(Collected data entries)
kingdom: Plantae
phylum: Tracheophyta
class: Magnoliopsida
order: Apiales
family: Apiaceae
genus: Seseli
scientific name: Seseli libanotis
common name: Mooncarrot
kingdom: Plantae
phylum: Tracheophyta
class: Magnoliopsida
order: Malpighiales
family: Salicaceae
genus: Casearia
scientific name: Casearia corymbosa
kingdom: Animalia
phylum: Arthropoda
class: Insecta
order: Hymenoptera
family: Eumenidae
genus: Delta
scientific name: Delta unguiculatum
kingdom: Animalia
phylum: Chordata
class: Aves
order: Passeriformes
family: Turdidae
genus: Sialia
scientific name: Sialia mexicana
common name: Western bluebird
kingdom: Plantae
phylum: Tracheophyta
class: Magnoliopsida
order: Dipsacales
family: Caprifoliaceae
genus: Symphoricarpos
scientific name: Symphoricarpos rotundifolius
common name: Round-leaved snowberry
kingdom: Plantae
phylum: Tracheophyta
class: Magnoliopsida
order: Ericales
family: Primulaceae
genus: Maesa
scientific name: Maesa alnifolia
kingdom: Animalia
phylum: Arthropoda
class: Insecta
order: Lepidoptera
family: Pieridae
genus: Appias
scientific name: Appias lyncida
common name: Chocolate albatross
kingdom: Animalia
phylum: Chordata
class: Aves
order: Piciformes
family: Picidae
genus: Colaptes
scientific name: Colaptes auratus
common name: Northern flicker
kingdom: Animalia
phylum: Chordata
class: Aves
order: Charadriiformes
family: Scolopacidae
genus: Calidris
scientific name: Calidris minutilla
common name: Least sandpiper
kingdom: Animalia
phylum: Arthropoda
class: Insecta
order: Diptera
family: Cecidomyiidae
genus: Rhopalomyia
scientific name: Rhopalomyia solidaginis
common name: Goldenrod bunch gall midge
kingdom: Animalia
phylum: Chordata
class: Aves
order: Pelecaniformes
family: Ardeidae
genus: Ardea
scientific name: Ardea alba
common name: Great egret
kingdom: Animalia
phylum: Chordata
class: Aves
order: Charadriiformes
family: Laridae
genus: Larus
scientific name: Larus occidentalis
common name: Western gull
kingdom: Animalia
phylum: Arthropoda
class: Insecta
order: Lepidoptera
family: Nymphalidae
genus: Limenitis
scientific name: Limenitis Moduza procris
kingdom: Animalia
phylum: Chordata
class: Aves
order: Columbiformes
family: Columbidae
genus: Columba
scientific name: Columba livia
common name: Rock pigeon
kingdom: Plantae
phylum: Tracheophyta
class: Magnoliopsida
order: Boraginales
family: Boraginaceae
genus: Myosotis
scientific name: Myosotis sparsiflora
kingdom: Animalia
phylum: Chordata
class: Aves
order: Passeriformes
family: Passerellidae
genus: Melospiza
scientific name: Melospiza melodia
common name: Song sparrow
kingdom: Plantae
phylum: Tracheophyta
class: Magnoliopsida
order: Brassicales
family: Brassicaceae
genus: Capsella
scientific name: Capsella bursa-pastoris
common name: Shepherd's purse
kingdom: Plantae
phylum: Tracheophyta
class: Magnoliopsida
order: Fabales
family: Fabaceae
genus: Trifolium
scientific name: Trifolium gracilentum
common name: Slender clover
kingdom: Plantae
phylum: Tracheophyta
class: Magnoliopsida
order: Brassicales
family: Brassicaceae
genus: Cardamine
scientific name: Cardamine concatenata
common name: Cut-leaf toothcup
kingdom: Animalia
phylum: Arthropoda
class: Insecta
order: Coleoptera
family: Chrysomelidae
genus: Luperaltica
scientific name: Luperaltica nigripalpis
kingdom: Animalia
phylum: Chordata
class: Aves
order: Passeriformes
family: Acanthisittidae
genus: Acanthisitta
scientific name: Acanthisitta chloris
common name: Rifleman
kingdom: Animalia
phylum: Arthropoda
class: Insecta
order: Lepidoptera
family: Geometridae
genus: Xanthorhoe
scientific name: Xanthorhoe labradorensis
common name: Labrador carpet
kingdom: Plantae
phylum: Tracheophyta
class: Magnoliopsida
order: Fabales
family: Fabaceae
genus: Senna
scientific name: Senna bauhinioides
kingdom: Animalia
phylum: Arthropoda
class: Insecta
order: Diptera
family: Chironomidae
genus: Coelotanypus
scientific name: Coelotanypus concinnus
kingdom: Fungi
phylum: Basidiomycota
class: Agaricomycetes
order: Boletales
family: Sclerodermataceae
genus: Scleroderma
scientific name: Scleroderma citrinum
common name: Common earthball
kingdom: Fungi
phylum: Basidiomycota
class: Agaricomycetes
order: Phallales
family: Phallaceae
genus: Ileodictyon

THE TASK >> Turn every line of the records above into one numbered list, omitting any blank lines.

SOLUTION TO THE PROBLEM >>
1. kingdom: Plantae
2. phylum: Tracheophyta
3. class: Magnoliopsida
4. order: Apiales
5. family: Apiaceae
6. genus: Seseli
7. scientific name: Seseli libanotis
8. common name: Mooncarrot
9. kingdom: Plantae
10. phylum: Tracheophyta
11. class: Magnoliopsida
12. order: Malpighiales
13. family: Salicaceae
14. genus: Casearia
15. scientific name: Casearia corymbosa
16. kingdom: Animalia
17. phylum: Arthropoda
18. class: Insecta
19. order: Hymenoptera
20. family: Eumenidae
21. genus: Delta
22. scientific name: Delta unguiculatum
23. kingdom: Animalia
24. phylum: Chordata
25. class: Aves
26. order: Passeriformes
27. family: Turdidae
28. genus: Sialia
29. scientific name: Sialia mexicana
30. common name: Western bluebird
31. kingdom: Plantae
32. phylum: Tracheophyta
33. class: Magnoliopsida
34. order: Dipsacales
35. family: Caprifoliaceae
36. genus: Symphoricarpos
37. scientific name: Symphoricarpos rotundifolius
38. common name: Round-leaved snowberry
39. kingdom: Plantae
40. phylum: Tracheophyta
41. class: Magnoliopsida
42. order: Ericales
43. family: Primulaceae
44. genus: Maesa
45. scientific name: Maesa alnifolia
46. kingdom: Animalia
47. phylum: Arthropoda
48. class: Insecta
49. order: Lepidoptera
50. family: Pieridae
51. genus: Appias
52. scientific name: Appias lyncida
53. common name: Chocolate albatross
54. kingdom: Animalia
55. phylum: Chordata
56. class: Aves
57. order: Piciformes
58. family: Picidae
59. genus: Colaptes
60. scientific name: Colaptes auratus
61. common name: Northern flicker
62. kingdom: Animalia
63. phylum: Chordata
64. class: Aves
65. order: Charadriiformes
66. family: Scolopacidae
67. genus: Calidris
68. scientific name: Calidris minutilla
69. common name: Least sandpiper
70. kingdom: Animalia
71. phylum: Arthropoda
72. class: Insecta
73. order: Diptera
74. family: Cecidomyiidae
75. genus: Rhopalomyia
76. scientific name: Rhopalomyia solidaginis
77. common name: Goldenrod bunch gall midge
78. kingdom: Animalia
79. phylum: Chordata
80. class: Aves
81. order: Pelecaniformes
82. family: Ardeidae
83. genus: Ardea
84. scientific name: Ardea alba
85. common name: Great egret
86. kingdom: Animalia
87. phylum: Chordata
88. class: Aves
89. order: Charadriiformes
90. family: Laridae
91. genus: Larus
92. scientific name: Larus occidentalis
93. common name: Western gull
94. kingdom: Animalia
95. phylum: Arthropoda
96. class: Insecta
97. order: Lepidoptera
98. family: Nymphalidae
99. genus: Limenitis
100. scientific name: Limenitis Moduza procris
101. kingdom: Animalia
102. phylum: Chordata
103. class: Aves
104. order: Columbiformes
105. family: Columbidae
106. genus: Columba
107. scientific name: Columba livia
108. common name: Rock pigeon
109. kingdom: Plantae
110. phylum: Tracheophyta
111. class: Magnoliopsida
112. order: Boraginales
113. family: Boraginaceae
114. genus: Myosotis
115. scientific name: Myosotis sparsiflora
116. kingdom: Animalia
117. phylum: Chordata
118. class: Aves
119. order: Passeriformes
120. family: Passerellidae
121. genus: Melospiza
122. scientific name: Melospiza melodia
123. common name: Song sparrow
124. kingdom: Plantae
125. phylum: Tracheophyta
126. class: Magnoliopsida
127. order: Brassicales
128. family: Brassicaceae
129. genus: Capsella
130. scientific name: Capsella bursa-pastoris
131. common name: Shepherd's purse
132. kingdom: Plantae
133. phylum: Tracheophyta
134. class: Magnoliopsida
135. order: Fabales
136. family: Fabaceae
137. genus: Trifolium
138. scientific name: Trifolium gracilentum
139. common name: Slender clover
140. kingdom: Plantae
141. phylum: Tracheophyta
142. class: Magnoliopsida
143. order: Brassicales
144. family: Brassicaceae
145. genus: Cardamine
146. scientific name: Cardamine concatenata
147. common name: Cut-leaf toothcup
148. kingdom: Animalia
149. phylum: Arthropoda
150. class: Insecta
151. order: Coleoptera
152. family: Chrysomelidae
153. genus: Luperaltica
154. scientific name: Luperaltica nigripalpis
155. kingdom: Animalia
156. phylum: Chordata
157. class: Aves
158. order: Passeriformes
159. family: Acanthisittidae
160. genus: Acanthisitta
161. scientific name: Acanthisitta chloris
162. common name: Rifleman
163. kingdom: Animalia
164. phylum: Arthropoda
165. class: Insecta
166. order: Lepidoptera
167. family: Geometridae
168. genus: Xanthorhoe
169. scientific name: Xanthorhoe labradorensis
170. common name: Labrador carpet
171. kingdom: Plantae
172. phylum: Tracheophyta
173. class: Magnoliopsida
174. order: Fabales
175. family: Fabaceae
176. genus: Senna
177. scientific name: Senna bauhinioides
178. kingdom: Animalia
179. phylum: Arthropoda
180. class: Insecta
181. order: Diptera
182. family: Chironomidae
183. genus: Coelotanypus
184. scientific name: Coelotanypus concinnus
185. kingdom: Fungi
186. phylum: Basidiomycota
187. class: Agaricomycetes
188. order: Boletales
189. family: Sclerodermataceae
190. genus: Scleroderma
191. scientific name: Scleroderma citrinum
192. common name: Common earthball
193. kingdom: Fungi
194. phylum: Basidiomycota
195. class: Agaricomycetes
196. order: Phallales
197. family: Phallaceae
198. genus: Ileodictyon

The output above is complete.